State Research Institute Center for Physical and Technological Sciences, Sauletekio ave. 3, Vilnius, Lithuania; Department of Physical Chemistry, Faculty of Chemistry and Geosciences, Vilnius University, Naugarduko str. 24, 03225 Vilnius, Lithuania.
Department of Physical Chemistry, Faculty of Chemistry and Geosciences, Vilnius University, Naugarduko str. 24, 03225 Vilnius, Lithuania.
Sci Total Environ. 2024 Jan 15;908:168154. doi: 10.1016/j.scitotenv.2023.168154. Epub 2023 Nov 1.
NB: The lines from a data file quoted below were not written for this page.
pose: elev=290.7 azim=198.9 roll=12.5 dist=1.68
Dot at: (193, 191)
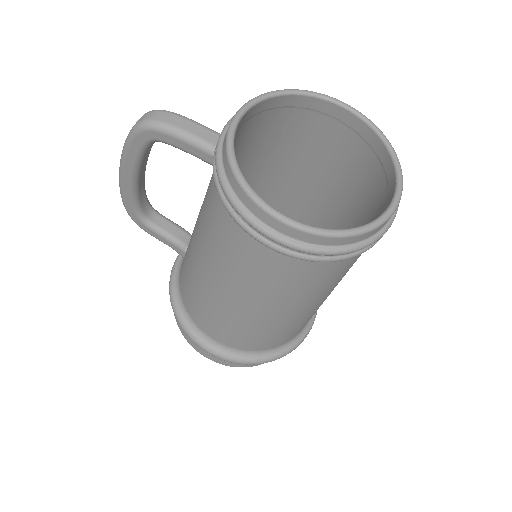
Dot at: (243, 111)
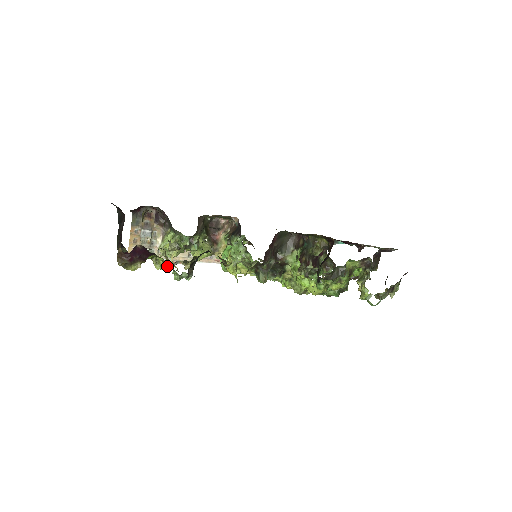
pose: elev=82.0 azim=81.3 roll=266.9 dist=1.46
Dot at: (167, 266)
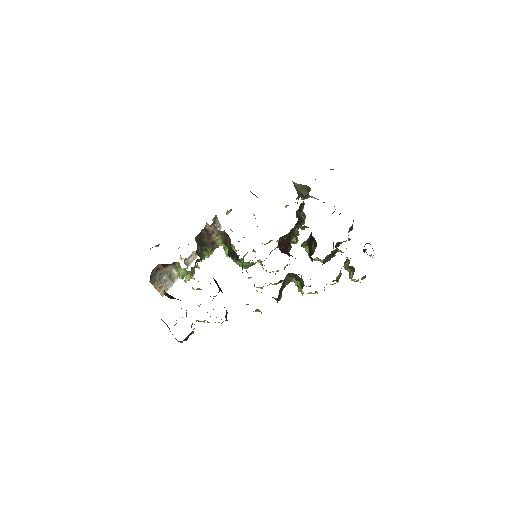
Dot at: occluded
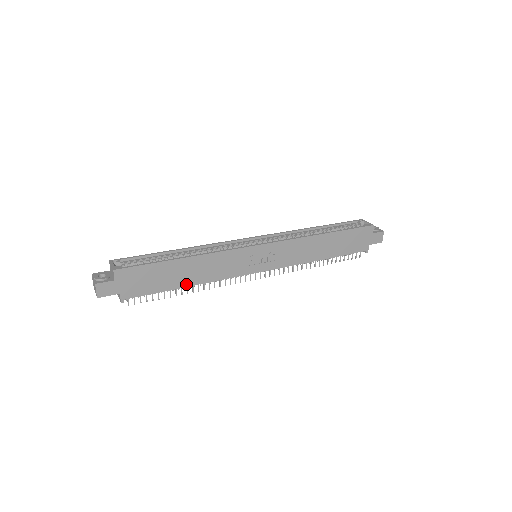
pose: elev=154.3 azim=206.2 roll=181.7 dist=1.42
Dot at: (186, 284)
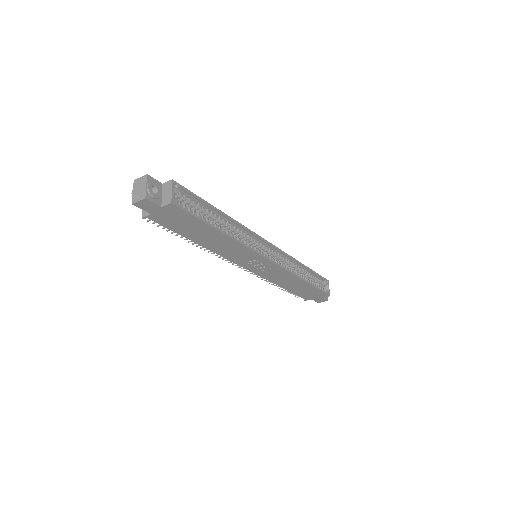
Dot at: (198, 242)
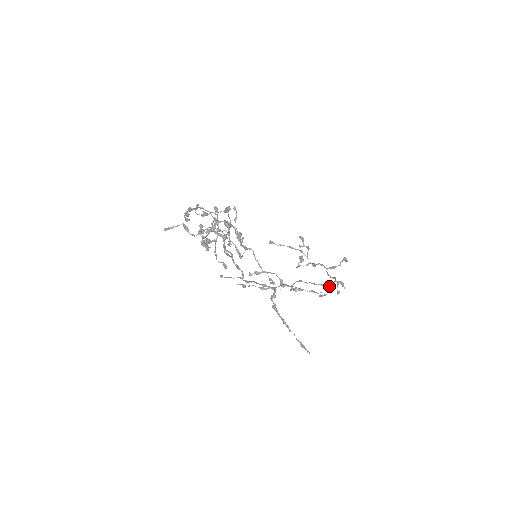
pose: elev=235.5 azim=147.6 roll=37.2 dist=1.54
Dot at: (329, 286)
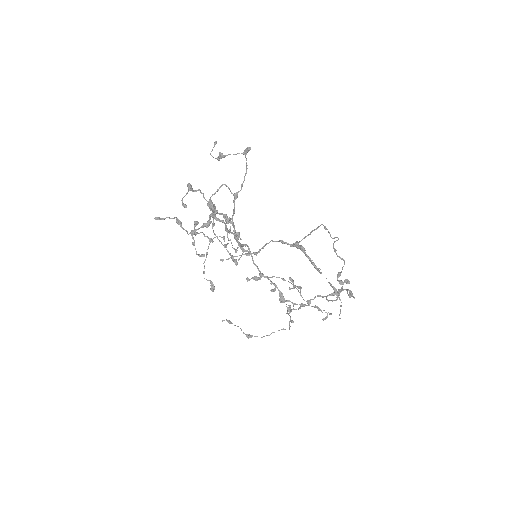
Dot at: occluded
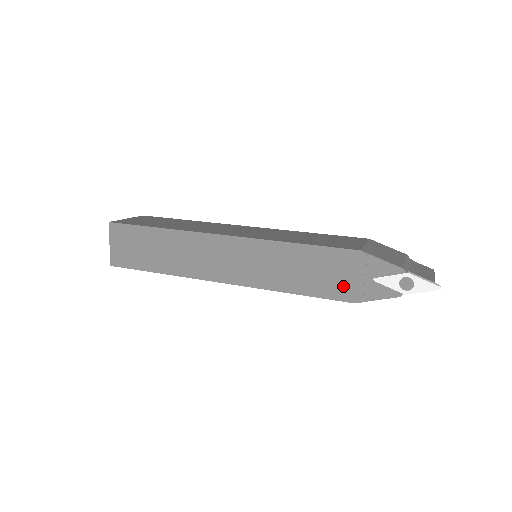
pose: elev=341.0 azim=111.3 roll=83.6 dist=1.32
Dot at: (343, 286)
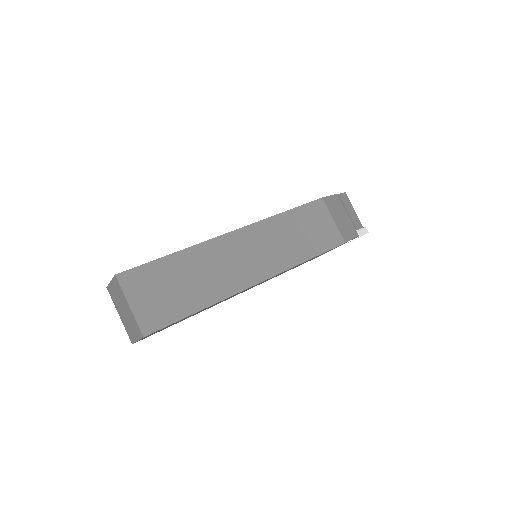
Dot at: occluded
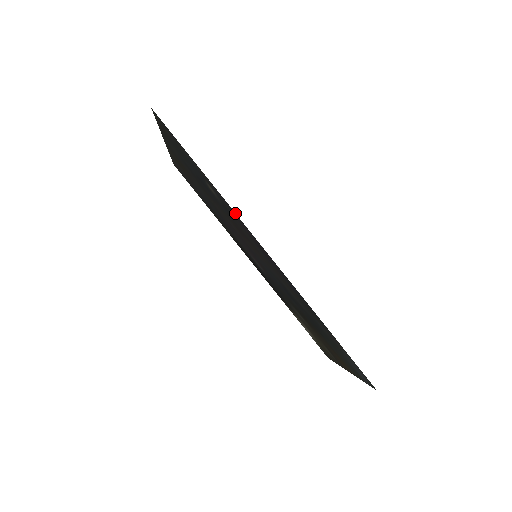
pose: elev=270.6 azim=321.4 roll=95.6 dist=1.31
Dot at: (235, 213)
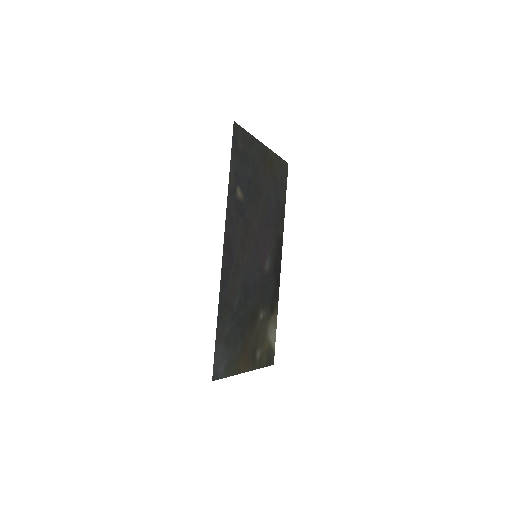
Dot at: (226, 215)
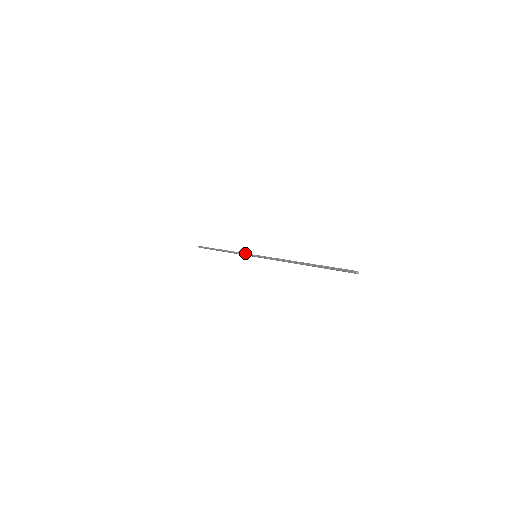
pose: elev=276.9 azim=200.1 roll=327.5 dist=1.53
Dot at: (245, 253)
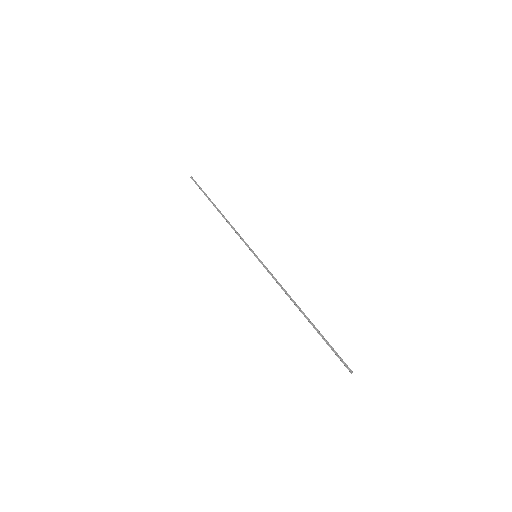
Dot at: (245, 242)
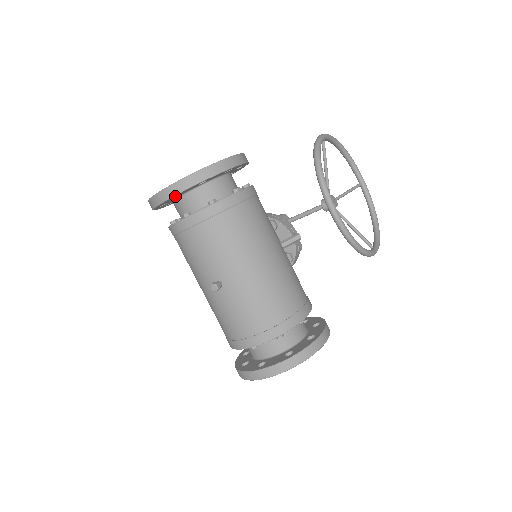
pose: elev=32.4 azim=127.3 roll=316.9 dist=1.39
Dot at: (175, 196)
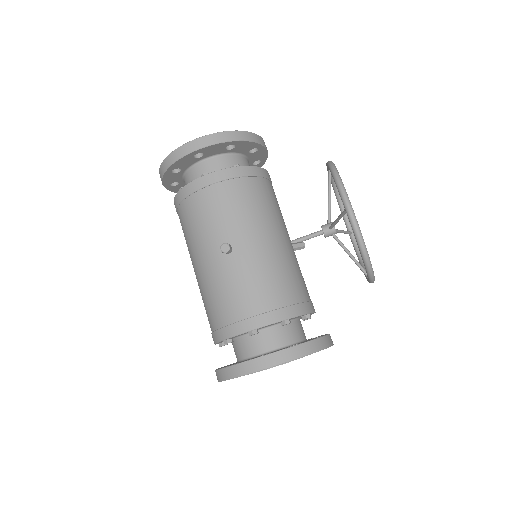
Dot at: (197, 157)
In this study, we are reporting an electrochemical biosensor for the determination of three different clones of monoclonal antibodies (mAbs) against the severe acute respiratory syndrome coronavirus 2 (SARS-CoV-2) recombinant nucleocapsid protein (rN). The nucleocapsid protein was chosen as a system component identifying and discriminating antibodies that occur after virus infection instead of S protein used in serological tests to measure antibodies raised after vaccination and infection. The sensing platform was based on a screen-printed carbon electrode (SPCE) covered with gold nanoparticles (AuNP) and subsequently modified with a self-assembled monolayer (SAM) to ensure the covalent immobilization of the rN. The interaction between the protein and three clones of mAbs against SARS-CoV-2 rN with clone numbers 4G6, 7F10, and 1A6, were electrochemically registered in the range of concentrations. Three techniques, cyclic voltammetry (CV), differential pulse voltammetry (DPV), and pulse amperometric detection (PAD) were used for the detection. A gradual change in the responses with an increase in mAbs concentration for all techniques was observed. To assess the performance of the developed electrochemical biosensor, 'complexation constant' (K), limit of detection (LOD), and limit of quantification (LOQ) were calculated for all assessed clones of mAbs and all used techniques. Our results indicated that DPV possessing higher fitting accuracy illustrated more significant differences in K constants and LOD/LOQ values. According to the DPV results, 7F10 clone was characterized with the highest K value of 1.47 ± 0.07 μg/mL while the lowest LOD and LOQ values belonged to the 4G6 clone and equaled 0.08 ± 0.01 and 0.25 ± 0.01 μg/mL, respectively. Overall, these results demonstrate the potential of electrochemical techniques for the detection and distinguishing of different clones of mAbs against SARS-CoV-2 nucleocapsid protein.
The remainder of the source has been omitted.